LLMs Use World Model-like Representations
Connor Buchheit, Ankush Checkervarty, Sergio Hernandez Cuenca, Xiaoxuan Lei, Carlos Hernandez, Royden Wagner, Pravish Sainath, Antoine Bossan, Guy Yariv
Mentored by Matthieu Tehenan
Working report from the SPAR program. May not reflect the authors' current views.
Abstract
We investigate whether large language models (LLMs) employ world model-like representations during inference. Specifically, we evaluate the ability of recent LLMs to navigate grid environments and analyze their activations during action generation. We train linear, MLP, and transformer-based probes to decode environment states, goals, and progress from activations. More complex probes achieve higher accuracy, which indicates a nonlinear structure.
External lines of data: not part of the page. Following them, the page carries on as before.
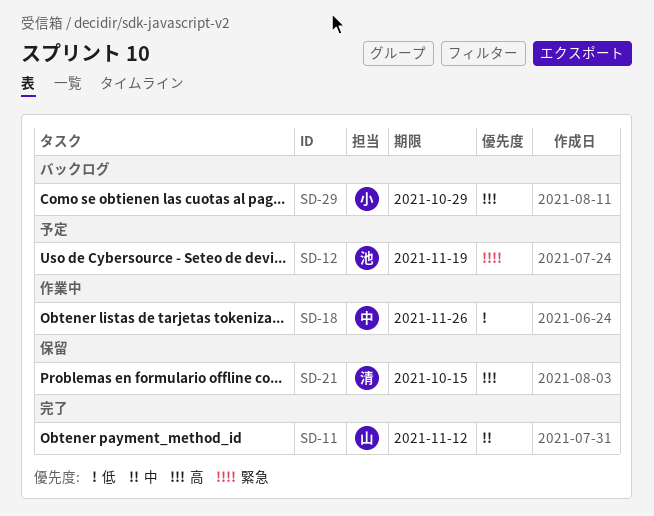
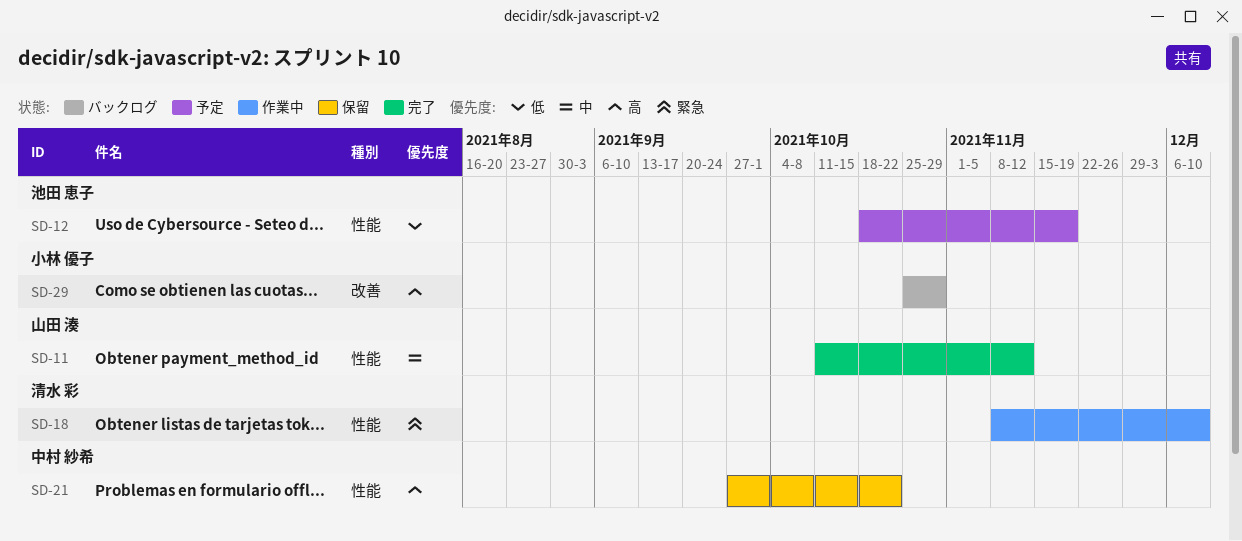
SD-12, priority: 緊急 -> 低
SD-18, owner: 中村 紗希 -> 清水 彩
SD-18, priority: 低 -> 緊急
SD-18, due: Nov 26 -> Dec 10
SD-21, owner: 清水 彩 -> 中村 紗希
SD-21, due: Oct 15 -> Oct 22

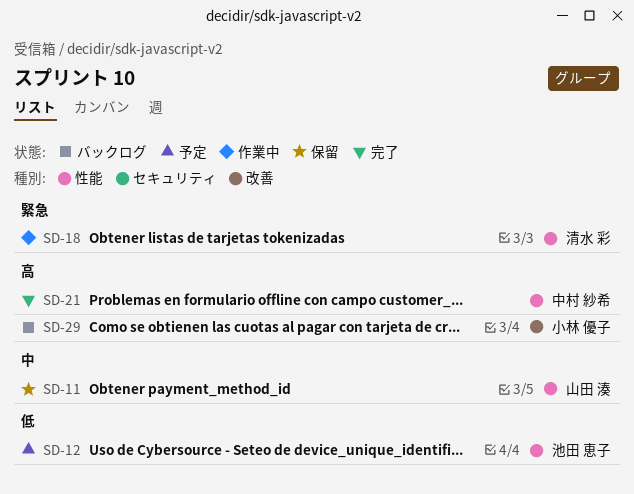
SD-11, status: 完了 -> 保留
SD-21, status: 保留 -> 完了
Furthermore, we reveal a difference in representational focus across models. For Qwen3, our probes achieve higher accuracy for goals, but lower accuracy for state prediction, suggesting a goal-oriented focus. In contrast, we achieve higher state prediction accuracy for Phi-4 models, suggesting a more world model-like encoding of state-action pairs.Notably, the world model-like representations of Phi-4 correlate with higher success rates in our task. Overall, our results suggest that LLMs incorporate approximate world models that enhance performance in navigation tasks.